I am trying to create a plot similar to this:
Here there are three clusters and all the datapoints (circles) are plotted according to their euclidean distance from the centroid. Using this image its easy to see that 5 samples from class 2 ended up in wrong clusters.
I'm running k-means using kmeans
and can't figure out how to plot this type of graph.
For example purposes we can use the iris dataset.
> iri <- iris
> cl <- kmeans (iri[, 1:4], 3)
> cl
K-means clustering with 3 clusters of sizes 38, 62, 50
Cluster means:
Sepal.Length Sepal.Width Petal.Length Petal.Width
1 6.850000 3.073684 5.742105 2.071053
2 5.901613 2.748387 4.393548 1.433871
3 5.006000 3.428000 1.462000 0.246000
Clustering vector:
[1] 3 3 3 3 3 3 3 3 3 3 3 3 3 3 3 3 3 3 3 3 3 3 3 3 3 3 3 3 3 3 3 3 3 3 3 3 3 3 3
[40] 3 3 3 3 3 3 3 3 3 3 3 2 2 1 2 2 2 2 2 2 2 2 2 2 2 2 2 2 2 2 2 2 2 2 2 2 2 2 1
[79] 2 2 2 2 2 2 2 2 2 2 2 2 2 2 2 2 2 2 2 2 2 2 1 2 1 1 1 1 2 1 1 1 1 1 1 2 2 1 1
[118] 1 1 2 1 2 1 2 1 1 2 2 1 1 1 1 1 2 1 1 1 1 2 1 1 1 2 1 1 1 2 1 1 2
Within cluster sum of squares by cluster:
[1] 23.87947 39.82097 15.15100
(between_SS / total_SS = 88.4 %)
Available components:
[1] "cluster" "centers" "totss" "withinss" "tot.withinss"

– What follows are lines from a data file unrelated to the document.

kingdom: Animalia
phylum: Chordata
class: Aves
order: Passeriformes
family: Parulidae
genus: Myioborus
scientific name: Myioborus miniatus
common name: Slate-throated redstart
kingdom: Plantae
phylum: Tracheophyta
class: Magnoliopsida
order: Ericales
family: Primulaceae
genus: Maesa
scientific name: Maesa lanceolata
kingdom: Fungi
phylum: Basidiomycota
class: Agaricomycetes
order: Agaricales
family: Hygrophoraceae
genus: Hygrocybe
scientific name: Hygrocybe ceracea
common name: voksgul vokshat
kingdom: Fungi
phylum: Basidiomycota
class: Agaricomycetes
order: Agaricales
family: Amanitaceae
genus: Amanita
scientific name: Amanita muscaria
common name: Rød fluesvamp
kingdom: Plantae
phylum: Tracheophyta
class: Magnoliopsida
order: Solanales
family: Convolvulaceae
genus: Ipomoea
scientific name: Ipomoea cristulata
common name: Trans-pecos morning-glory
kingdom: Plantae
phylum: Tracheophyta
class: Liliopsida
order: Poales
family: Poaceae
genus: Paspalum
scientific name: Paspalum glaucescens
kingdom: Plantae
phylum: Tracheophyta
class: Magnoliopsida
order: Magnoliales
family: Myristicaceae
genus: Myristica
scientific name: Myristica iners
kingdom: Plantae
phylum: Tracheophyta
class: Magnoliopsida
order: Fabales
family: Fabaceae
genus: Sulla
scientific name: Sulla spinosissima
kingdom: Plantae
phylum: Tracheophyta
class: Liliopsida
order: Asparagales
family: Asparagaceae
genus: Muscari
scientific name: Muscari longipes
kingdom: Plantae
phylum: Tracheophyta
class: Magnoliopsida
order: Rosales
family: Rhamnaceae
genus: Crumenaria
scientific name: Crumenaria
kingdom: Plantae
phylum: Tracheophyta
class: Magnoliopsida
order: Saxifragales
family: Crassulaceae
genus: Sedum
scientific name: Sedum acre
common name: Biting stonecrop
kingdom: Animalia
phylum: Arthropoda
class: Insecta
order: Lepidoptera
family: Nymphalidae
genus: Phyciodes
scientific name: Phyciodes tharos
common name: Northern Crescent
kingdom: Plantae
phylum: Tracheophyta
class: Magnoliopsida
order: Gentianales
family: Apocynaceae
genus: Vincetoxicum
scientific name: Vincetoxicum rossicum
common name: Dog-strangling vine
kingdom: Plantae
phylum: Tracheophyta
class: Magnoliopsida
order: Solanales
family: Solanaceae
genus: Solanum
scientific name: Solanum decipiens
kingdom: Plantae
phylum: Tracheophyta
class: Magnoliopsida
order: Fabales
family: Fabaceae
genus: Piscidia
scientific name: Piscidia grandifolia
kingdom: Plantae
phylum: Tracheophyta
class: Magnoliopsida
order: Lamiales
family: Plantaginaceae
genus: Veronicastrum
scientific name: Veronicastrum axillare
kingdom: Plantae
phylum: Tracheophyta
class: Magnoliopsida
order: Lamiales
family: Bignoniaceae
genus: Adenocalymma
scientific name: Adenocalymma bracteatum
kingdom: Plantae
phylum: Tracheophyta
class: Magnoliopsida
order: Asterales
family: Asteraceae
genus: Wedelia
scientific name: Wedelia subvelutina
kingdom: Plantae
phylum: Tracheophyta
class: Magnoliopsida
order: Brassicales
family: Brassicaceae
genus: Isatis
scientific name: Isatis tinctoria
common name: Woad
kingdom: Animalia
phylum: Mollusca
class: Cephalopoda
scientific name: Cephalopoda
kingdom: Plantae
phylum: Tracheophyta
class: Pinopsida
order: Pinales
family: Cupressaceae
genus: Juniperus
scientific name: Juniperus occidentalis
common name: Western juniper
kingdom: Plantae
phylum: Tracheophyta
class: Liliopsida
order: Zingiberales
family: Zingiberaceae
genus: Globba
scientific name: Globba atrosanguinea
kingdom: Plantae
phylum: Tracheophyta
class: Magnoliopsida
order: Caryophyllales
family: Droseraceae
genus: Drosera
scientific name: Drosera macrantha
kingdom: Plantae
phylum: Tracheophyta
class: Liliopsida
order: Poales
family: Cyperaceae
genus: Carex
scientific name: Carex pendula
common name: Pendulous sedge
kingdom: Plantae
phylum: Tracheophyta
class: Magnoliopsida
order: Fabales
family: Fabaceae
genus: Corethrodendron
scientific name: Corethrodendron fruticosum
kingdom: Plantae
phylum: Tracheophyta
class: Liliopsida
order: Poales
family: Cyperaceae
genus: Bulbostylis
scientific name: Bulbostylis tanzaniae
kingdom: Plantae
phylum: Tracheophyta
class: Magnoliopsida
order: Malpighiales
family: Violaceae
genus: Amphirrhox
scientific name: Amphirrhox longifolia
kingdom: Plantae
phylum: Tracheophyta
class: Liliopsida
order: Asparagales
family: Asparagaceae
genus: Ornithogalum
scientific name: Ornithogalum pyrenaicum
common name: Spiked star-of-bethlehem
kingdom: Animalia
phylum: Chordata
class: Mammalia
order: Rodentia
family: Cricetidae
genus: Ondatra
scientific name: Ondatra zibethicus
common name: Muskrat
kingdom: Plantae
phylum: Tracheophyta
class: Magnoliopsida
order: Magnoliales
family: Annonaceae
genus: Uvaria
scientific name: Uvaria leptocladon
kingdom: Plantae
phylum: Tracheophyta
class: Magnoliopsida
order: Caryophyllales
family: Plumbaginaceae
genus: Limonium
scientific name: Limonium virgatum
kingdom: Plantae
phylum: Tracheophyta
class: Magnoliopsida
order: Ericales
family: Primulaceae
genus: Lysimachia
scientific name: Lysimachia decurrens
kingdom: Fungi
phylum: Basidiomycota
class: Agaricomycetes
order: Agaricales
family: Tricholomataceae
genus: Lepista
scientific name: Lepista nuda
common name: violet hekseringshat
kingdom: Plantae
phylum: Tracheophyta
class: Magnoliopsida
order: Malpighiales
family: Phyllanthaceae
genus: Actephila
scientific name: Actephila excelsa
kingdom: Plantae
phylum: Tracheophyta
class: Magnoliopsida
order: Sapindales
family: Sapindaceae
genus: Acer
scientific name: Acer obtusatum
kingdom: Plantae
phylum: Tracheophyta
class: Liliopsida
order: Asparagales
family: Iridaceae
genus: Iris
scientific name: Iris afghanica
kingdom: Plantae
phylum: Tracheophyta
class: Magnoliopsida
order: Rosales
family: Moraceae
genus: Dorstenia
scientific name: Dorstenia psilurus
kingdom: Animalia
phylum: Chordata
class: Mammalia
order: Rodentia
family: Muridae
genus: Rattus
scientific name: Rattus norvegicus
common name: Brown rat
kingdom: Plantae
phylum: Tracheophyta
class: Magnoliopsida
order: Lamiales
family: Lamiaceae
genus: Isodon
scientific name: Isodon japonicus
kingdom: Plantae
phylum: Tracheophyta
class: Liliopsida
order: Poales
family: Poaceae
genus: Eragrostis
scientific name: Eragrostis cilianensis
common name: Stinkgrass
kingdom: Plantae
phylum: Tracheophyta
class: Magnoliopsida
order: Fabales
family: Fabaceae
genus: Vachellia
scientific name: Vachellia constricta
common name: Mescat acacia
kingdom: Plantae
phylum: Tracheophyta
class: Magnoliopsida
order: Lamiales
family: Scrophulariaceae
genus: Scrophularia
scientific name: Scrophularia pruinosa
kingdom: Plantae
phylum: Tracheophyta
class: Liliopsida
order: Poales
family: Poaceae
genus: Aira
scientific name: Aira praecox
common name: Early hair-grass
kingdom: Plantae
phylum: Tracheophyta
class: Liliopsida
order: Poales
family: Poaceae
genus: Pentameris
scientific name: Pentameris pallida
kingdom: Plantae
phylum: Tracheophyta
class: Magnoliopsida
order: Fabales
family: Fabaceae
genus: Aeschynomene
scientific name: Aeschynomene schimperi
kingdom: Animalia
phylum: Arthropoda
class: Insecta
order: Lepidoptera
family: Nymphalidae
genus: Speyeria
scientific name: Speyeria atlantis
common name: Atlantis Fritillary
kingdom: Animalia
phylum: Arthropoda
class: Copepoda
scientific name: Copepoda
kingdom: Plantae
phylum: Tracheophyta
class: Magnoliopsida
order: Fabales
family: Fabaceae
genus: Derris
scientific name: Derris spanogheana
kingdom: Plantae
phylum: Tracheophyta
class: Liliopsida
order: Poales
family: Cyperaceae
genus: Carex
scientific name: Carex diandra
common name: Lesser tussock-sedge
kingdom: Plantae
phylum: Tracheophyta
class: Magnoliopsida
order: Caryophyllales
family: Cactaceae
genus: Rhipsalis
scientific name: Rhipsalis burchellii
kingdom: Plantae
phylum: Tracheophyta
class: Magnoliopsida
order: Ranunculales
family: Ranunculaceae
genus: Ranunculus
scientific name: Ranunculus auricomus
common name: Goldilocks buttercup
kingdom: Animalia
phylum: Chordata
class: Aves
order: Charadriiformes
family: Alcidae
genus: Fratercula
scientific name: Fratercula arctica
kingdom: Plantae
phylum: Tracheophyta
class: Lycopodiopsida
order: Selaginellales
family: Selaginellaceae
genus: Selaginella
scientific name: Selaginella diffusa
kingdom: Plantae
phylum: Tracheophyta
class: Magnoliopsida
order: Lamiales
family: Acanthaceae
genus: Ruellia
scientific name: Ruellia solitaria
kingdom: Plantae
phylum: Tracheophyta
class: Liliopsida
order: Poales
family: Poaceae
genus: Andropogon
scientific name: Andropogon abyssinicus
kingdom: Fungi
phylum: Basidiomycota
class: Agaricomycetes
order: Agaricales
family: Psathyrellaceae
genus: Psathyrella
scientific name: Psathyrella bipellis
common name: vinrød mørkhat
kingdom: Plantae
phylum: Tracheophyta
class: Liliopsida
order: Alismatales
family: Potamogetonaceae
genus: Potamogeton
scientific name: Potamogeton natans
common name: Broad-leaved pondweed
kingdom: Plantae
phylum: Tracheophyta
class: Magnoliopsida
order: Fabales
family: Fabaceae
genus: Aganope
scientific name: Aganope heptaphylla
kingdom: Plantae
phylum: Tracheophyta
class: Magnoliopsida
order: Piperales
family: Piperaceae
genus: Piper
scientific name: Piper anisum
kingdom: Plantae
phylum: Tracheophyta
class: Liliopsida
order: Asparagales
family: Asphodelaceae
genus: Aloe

[6] "betweenss" "size" "iter" "ifault"
Source for the image: https://github.com/michaelwsherman/winecluster The originator doesn't seem to be using kmeans
though.
I suspect this might not be doable using kmeans
for it does not provide distance from centroid. Is there another way to show data in this way or something similar?